### [Source records]
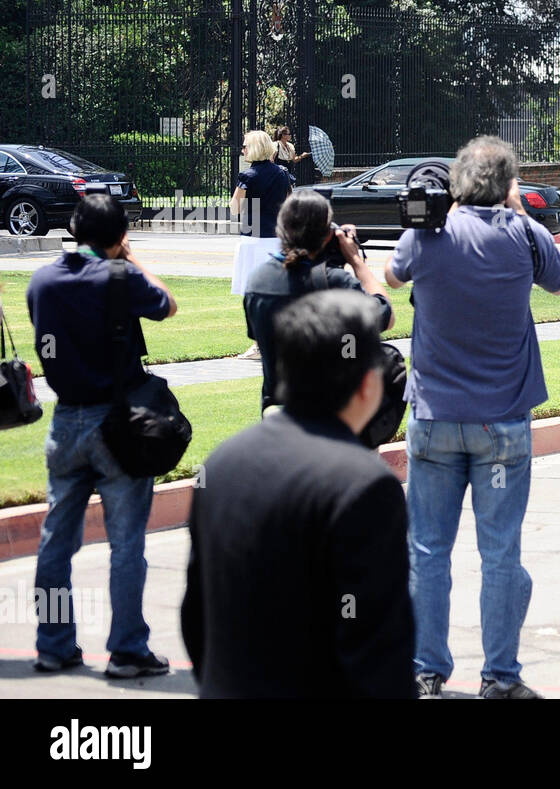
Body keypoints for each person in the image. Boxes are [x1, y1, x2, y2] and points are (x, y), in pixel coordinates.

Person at [385, 135, 560, 700]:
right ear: (509, 183)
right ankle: (500, 676)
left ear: (459, 181)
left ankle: (424, 670)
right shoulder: (523, 234)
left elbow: (393, 278)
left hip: (436, 418)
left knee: (428, 550)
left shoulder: (429, 232)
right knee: (500, 553)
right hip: (501, 424)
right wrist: (515, 211)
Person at [181, 289, 414, 698]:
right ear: (365, 385)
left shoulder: (221, 463)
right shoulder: (365, 485)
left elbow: (196, 617)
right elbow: (378, 648)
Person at [26, 193, 178, 678]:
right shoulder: (120, 276)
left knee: (55, 543)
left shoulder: (42, 281)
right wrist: (131, 258)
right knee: (126, 543)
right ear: (119, 237)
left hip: (66, 420)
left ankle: (54, 644)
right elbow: (168, 306)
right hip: (118, 422)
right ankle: (127, 649)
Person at [243, 189, 394, 413]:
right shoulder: (338, 283)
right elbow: (386, 315)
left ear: (281, 231)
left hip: (277, 412)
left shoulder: (258, 281)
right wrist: (356, 262)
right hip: (329, 415)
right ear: (327, 235)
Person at [229, 129, 294, 357]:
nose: (243, 149)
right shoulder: (282, 173)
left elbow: (235, 208)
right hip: (276, 239)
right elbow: (288, 205)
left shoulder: (248, 176)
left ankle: (258, 343)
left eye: (245, 145)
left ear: (254, 148)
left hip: (253, 239)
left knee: (253, 294)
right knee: (276, 292)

### [Requirement]
Your task is to reproduce exactly the lines from the one with "right ear: (365, 385)" through the end of the listing. Both ends belong in the answer.

### [Written solution]
right ear: (365, 385)
left shoulder: (221, 463)
right shoulder: (365, 485)
left elbow: (196, 617)
right elbow: (378, 648)
Person at [26, 193, 178, 678]:
right shoulder: (120, 276)
left knee: (55, 543)
left shoulder: (42, 281)
right wrist: (131, 258)
right knee: (126, 543)
right ear: (119, 237)
left hip: (66, 420)
left ankle: (54, 644)
right elbow: (168, 306)
right hip: (118, 422)
right ankle: (127, 649)
Person at [243, 189, 394, 413]:
right shoulder: (338, 283)
right elbow: (386, 315)
left ear: (281, 231)
left hip: (277, 412)
left shoulder: (258, 281)
right wrist: (356, 262)
right hip: (329, 415)
right ear: (327, 235)
Person at [229, 129, 294, 357]:
nose: (243, 149)
right shoulder: (282, 173)
left elbow: (235, 208)
right hip: (276, 239)
right elbow: (288, 205)
left shoulder: (248, 176)
left ankle: (258, 343)
left eye: (245, 145)
left ear: (254, 148)
left hip: (253, 239)
left knee: (253, 294)
right knee: (276, 292)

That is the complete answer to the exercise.